Historic Tour

THE GREAT Stone Viaduct Historical Education Society is on the right track in its aim “to keep alive the history of the Ohio Valley and to encourage the study of local history.”

Its inaugural event was an educational forum in August, and this not only was a learning experience but it also featured other activities. The activities were held in the Bellaire Public Library and under the arches of the Great Stone Viaduct, which is on the National Register of Historic Places.

The group later participated in the Ohio Valley History Expo in October.

Now, the historical education group is planned an extensive project focusing on railroads.

Marked by the variety, the bus tour, which is open to the public, will feature the Great Stone Viaduct, Bellaire; Grave Creek and Roseby’s Rock and the former Baltimore & Ohio Railroad Station, which now houses West Virginia Northern Community College, in Wheeling.

THE HISTORICAL group apparently has taken a lead from the railroads whose trains were known for running on schedule.

By selecting Dec. 16 for the tour, the group has chosen a month significant in the Ohio Valley’s railroad history.
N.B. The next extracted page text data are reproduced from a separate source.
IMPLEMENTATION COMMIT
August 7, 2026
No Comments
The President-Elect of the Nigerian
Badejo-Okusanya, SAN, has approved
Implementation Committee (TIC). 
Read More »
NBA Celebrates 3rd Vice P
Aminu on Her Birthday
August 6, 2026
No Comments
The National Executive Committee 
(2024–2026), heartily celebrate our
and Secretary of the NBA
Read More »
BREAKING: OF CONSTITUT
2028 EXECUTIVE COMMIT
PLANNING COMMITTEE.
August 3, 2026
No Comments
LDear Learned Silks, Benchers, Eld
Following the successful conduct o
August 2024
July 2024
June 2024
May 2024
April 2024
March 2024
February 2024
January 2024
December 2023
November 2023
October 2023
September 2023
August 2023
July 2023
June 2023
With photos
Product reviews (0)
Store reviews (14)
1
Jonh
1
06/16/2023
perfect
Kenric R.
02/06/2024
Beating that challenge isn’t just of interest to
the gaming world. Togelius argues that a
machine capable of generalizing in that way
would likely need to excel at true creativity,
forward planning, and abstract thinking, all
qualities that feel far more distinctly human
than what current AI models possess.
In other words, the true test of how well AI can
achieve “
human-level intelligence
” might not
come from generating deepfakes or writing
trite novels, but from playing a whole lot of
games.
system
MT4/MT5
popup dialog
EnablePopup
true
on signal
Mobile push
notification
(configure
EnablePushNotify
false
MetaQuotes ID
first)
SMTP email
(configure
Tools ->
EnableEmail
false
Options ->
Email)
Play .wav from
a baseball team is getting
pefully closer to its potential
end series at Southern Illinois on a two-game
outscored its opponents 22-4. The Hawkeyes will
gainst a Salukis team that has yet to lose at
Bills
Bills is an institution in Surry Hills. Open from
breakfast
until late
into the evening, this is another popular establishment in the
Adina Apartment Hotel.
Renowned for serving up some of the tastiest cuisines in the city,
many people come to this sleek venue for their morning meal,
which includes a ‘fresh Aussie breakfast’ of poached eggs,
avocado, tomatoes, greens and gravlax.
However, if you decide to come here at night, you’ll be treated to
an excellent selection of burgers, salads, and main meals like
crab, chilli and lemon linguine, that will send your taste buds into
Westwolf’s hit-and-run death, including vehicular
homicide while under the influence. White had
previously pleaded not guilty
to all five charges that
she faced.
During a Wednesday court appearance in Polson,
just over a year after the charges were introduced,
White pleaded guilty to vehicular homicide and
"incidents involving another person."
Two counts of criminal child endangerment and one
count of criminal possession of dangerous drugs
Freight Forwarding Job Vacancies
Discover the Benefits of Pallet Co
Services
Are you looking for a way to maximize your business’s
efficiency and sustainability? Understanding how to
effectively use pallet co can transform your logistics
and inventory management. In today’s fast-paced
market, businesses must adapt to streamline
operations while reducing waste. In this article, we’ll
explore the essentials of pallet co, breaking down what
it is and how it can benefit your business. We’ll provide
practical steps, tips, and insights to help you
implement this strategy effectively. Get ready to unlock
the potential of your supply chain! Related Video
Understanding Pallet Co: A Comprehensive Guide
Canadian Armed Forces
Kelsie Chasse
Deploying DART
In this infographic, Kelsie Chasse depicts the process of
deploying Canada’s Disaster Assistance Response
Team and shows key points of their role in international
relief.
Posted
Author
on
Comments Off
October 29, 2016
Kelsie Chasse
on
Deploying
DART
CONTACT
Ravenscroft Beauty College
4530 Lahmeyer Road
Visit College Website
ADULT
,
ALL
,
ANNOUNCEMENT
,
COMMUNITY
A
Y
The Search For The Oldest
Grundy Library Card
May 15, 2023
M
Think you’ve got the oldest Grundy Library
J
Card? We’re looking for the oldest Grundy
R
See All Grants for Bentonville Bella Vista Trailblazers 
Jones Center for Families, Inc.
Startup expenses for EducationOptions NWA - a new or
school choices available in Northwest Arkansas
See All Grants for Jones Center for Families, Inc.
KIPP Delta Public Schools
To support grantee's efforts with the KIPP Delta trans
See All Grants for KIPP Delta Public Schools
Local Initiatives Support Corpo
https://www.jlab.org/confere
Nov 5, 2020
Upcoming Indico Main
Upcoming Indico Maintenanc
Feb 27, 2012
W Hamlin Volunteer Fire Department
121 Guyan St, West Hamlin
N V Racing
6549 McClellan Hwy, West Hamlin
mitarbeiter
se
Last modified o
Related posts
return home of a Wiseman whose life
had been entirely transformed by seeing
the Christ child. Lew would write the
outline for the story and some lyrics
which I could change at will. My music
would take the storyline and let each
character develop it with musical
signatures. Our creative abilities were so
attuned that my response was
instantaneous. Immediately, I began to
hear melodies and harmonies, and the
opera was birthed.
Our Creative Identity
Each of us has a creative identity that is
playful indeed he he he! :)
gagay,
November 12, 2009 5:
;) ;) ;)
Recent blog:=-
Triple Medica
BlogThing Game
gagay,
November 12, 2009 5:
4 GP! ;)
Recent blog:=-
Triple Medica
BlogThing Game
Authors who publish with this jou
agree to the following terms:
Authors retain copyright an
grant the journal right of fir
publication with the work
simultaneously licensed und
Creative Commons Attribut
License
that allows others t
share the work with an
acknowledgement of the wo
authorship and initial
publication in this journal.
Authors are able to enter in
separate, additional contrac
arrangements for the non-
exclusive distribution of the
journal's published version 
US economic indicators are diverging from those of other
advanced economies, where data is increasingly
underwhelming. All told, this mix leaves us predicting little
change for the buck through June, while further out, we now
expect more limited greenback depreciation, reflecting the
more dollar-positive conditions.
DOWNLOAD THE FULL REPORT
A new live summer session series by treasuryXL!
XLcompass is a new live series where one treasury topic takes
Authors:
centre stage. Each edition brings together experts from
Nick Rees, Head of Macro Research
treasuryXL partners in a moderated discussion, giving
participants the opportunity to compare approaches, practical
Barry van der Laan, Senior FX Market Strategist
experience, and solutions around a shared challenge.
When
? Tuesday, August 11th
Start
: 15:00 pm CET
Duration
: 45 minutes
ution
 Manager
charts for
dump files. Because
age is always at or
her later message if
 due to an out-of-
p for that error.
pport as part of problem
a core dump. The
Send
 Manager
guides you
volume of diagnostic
It was on Christmas Eve 160 years ago that the former B&O completed its track from Baltimore to Wheeling, Va.

Near the track closing is a large rock including the information, “Rosbby’s Rock. Track Closed Christmas Eve 1852.” Although it takes its names from Roseby Carr, the superintendent for laying rails for that part of the line, a mistake was made in the spelling of Roseby by some workers reportedly “well-oiled” in connection with a celebration about the completion of the track to that point.

Presentations are planned on the tour.

The society’s charter members’ tickets for the tour, scheduled between 1 and 6 p.m., are $20 each while non-members are to pay $25 each.

A sack lunch will be provided, and those interested in the trip are to contact the society by email at GSV Society@aol.com, call (740) 676-2743 or visit the website, www.greatstoneviaduct.org, for more information.

RAILROADS aren’t used as much as formerly, but the upcoming tour shows a rich history remains.